Julia Roberts Stops the Clock
THE MOMENT: Julia Roberts, winner of the 2001 Best Actress award for the title role in "Erin Brockovich," protests the Academy's 45-second time limit on acceptance speeches. But she does it charmingly: "Sir, you're doing a great job, but you're so quick with that stick, so why don't you sit, 'cause I may never be here again."
THE UPSHOT: Although she took nearly five minutes and thanked "everyone I ever met in my life," Roberts overlooked one important person: the real Erin Brockovich.

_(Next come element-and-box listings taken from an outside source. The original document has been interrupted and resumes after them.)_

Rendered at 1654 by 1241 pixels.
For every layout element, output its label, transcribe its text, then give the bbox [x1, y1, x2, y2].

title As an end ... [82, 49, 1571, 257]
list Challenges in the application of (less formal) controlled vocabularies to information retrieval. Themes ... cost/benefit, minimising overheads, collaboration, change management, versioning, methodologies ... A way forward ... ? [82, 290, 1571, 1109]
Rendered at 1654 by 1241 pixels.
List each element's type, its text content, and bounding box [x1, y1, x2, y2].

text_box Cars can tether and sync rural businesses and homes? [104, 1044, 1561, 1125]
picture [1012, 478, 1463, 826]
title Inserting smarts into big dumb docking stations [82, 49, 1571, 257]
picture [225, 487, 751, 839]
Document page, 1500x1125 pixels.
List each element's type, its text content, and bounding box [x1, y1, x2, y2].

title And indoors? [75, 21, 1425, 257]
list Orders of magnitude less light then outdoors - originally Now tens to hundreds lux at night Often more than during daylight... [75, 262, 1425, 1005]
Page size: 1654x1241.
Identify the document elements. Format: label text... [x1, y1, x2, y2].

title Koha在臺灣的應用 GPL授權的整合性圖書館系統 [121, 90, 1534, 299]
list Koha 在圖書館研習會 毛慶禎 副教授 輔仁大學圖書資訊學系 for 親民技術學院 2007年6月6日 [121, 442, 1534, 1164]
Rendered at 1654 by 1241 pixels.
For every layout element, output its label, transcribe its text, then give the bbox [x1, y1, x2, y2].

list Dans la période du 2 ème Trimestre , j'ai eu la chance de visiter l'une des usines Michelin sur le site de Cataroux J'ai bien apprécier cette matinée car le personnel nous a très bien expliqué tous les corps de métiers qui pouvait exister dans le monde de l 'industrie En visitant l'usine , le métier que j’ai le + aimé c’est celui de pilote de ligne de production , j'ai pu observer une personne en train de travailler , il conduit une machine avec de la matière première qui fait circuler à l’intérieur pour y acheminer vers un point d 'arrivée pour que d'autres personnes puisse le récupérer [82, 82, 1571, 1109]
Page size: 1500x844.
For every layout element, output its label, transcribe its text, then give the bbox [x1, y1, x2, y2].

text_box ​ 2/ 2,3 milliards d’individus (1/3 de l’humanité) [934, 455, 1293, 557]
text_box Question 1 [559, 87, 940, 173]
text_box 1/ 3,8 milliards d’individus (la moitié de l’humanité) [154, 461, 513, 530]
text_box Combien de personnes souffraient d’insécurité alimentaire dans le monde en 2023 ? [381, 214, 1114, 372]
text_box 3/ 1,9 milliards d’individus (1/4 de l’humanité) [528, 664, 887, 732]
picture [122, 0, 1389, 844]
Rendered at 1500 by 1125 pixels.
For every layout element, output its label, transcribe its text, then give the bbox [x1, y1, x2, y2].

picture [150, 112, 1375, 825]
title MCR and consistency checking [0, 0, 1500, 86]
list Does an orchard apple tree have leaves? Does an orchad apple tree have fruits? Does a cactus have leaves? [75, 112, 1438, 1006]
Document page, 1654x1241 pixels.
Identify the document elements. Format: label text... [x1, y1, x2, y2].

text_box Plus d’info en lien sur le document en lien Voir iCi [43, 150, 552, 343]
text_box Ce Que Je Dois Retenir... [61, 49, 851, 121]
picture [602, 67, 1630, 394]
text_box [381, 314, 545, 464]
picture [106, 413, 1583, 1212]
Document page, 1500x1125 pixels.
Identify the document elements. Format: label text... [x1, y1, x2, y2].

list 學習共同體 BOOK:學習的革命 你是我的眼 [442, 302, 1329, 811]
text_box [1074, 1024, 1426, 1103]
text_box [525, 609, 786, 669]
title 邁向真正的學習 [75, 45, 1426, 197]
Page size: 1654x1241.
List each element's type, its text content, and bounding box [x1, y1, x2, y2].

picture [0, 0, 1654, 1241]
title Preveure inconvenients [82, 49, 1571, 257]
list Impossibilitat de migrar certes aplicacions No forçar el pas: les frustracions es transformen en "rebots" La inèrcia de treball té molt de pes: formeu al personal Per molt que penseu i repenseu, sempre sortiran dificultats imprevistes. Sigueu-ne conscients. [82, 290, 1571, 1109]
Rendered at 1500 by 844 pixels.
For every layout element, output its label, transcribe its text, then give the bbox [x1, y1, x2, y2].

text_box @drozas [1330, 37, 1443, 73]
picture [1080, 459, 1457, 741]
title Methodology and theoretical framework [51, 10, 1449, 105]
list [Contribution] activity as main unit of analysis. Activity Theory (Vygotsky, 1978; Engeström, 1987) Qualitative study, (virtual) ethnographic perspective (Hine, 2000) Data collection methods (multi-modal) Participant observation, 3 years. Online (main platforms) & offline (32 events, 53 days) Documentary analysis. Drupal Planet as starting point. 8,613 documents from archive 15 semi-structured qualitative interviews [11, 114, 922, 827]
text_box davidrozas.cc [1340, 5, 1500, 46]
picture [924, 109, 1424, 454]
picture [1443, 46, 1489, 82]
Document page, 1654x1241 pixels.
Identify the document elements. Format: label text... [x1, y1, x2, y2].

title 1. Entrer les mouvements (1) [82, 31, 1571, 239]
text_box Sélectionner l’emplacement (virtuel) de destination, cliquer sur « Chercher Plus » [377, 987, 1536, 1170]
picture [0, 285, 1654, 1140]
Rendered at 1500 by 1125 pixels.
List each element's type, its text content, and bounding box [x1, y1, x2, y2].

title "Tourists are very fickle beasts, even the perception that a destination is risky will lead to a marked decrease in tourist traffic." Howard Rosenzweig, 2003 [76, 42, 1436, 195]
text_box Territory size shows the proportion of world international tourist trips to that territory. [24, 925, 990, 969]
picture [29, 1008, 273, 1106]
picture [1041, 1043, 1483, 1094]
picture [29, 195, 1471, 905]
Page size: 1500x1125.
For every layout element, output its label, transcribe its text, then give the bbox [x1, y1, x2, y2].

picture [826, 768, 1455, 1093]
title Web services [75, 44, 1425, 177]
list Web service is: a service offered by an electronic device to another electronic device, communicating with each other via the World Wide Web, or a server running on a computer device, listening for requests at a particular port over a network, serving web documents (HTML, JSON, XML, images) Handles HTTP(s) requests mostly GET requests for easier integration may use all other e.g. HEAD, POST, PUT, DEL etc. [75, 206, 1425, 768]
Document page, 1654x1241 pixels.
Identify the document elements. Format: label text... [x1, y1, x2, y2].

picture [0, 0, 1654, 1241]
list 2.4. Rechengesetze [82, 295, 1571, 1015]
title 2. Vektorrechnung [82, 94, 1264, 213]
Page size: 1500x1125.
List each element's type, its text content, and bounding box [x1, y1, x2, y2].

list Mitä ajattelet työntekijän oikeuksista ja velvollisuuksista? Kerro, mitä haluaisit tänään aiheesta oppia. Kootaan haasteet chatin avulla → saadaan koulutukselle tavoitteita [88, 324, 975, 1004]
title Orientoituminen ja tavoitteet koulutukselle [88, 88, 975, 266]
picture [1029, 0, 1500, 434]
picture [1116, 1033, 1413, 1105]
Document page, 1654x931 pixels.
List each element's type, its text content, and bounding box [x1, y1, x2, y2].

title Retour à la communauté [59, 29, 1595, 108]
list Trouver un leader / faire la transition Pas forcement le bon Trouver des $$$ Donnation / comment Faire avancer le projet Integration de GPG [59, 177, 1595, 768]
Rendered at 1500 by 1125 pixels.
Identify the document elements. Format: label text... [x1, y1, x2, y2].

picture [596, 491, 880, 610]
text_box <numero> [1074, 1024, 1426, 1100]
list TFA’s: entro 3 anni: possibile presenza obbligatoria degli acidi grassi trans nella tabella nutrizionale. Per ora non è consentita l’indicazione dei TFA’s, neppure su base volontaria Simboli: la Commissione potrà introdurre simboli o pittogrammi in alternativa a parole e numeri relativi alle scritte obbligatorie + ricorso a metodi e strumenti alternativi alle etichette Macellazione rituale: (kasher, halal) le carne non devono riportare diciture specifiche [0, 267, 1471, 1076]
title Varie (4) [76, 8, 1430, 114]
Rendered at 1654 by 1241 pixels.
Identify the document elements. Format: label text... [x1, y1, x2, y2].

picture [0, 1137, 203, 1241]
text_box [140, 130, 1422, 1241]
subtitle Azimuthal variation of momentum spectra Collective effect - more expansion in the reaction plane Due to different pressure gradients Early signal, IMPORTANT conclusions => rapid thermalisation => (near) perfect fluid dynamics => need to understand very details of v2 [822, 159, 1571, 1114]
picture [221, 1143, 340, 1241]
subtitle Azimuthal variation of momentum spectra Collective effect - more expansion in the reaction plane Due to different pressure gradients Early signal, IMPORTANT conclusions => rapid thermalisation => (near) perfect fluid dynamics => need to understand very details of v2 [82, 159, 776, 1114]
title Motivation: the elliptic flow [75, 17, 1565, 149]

THE MOMENT: "Oh my God!" exclaims Goldie Hawn after opening the envelope and seeing that 1971's Best Actor winner is "Patton" star George C. Scott, a no-show who dismissed the Oscars as "a two-hour meat parade." Producer Frank McCarthy accepts the award, despite Scott's earlier refusal even to be nominated.
THE UPSHOT: Scott was the first actor to turn down an Oscar. McCarthy, a veteran of World War II, donated the statuette to the George C. Marshall Foundation.
Lost in Translation
THE MOMENT: "Please welcome the wickedly talented, one and only Adele Dazeem," says John Travolta, introducing the mezzo-soprano about to perform "Let It Go," 2014's Best Original Song. Just one problem: The singer's name is Idina Menzel.
THE UPSHOT: The garbling of her name went viral and Travolta apologized, but no need. Menzel found it funny and, as his co-presenter the next year, introduced the "Pulp Fiction" star as Glom Gazingo.
THE MOMENT: The Academy proudly presents the Best Supporting Actress award to Hattie McDaniel for her iconic role as Mammy in 1939's "Gone With the Wind"—while shamefully holding the event at the Cocoanut Grove nightclub, where she is forced to sit at a segregated table in the back.
THE UPSHOT: McDaniel, the first African-American Oscar winner and an all-around class act, nonetheless called it "one of the happiest moments of my life."
Photo: Getty Images
A Political Showdown
THE MOMENT: Vanessa Redgrave, a supporter of the Palestinian Liberation Front, "salutes" Hollywood for resisting "Zionist hoodlums" who protested her Best Supporting Actress nomination for her role in 1977's "Julia."
THE UPSHOT: Screenwriter Paddy Chayefsky drew cheers when he responded: "I'm sick and tired of people exploiting the occasion of the Academy Awards for the propagation of their own personal political propaganda."
Photo by Frank Edwards/Fotos International/Getty Images
Sign of the Times
THE MOMENT: Louise Fletcher, the archvillainess in 1975's "One Flew Over the Cuckoos's Nest," tearfully thanks her parents, both deaf mutes, in sign language.
THE UPSHOT: Inspired by Fletcher, the Academy added signing to future ceremonies. But the response was less than enthusiastic when, three years later, Jane Fonda signed her acceptance speech after winning the Best Actress Oscar for "Coming Home."
THE MOMENT: Host Ellen DeGeneres pulls off the most star-studded selfie ever, a shot that takes in 11 A-listers, including Jennifer Lawrence, Julia Roberts, Brad Pitt, Meryl Streep and Bradley Cooper.
THE UPSHOT: The snapshot became the most retweeted post of all time.
Photo: Ellen DeGeneres/Twitter via Getty Images
The Greatest Show?
THE MOMENT: In the first televised Academy Awards ceremony, Cecil B. DeMille wins the Best Picture Oscar for 1952's "The Greatest Show on Earth"—later called the worst movie ever to win that award;
THE UPSHOT: Reportedly heard on the air was someone in the audience saying, "Who decides these things, anyway?"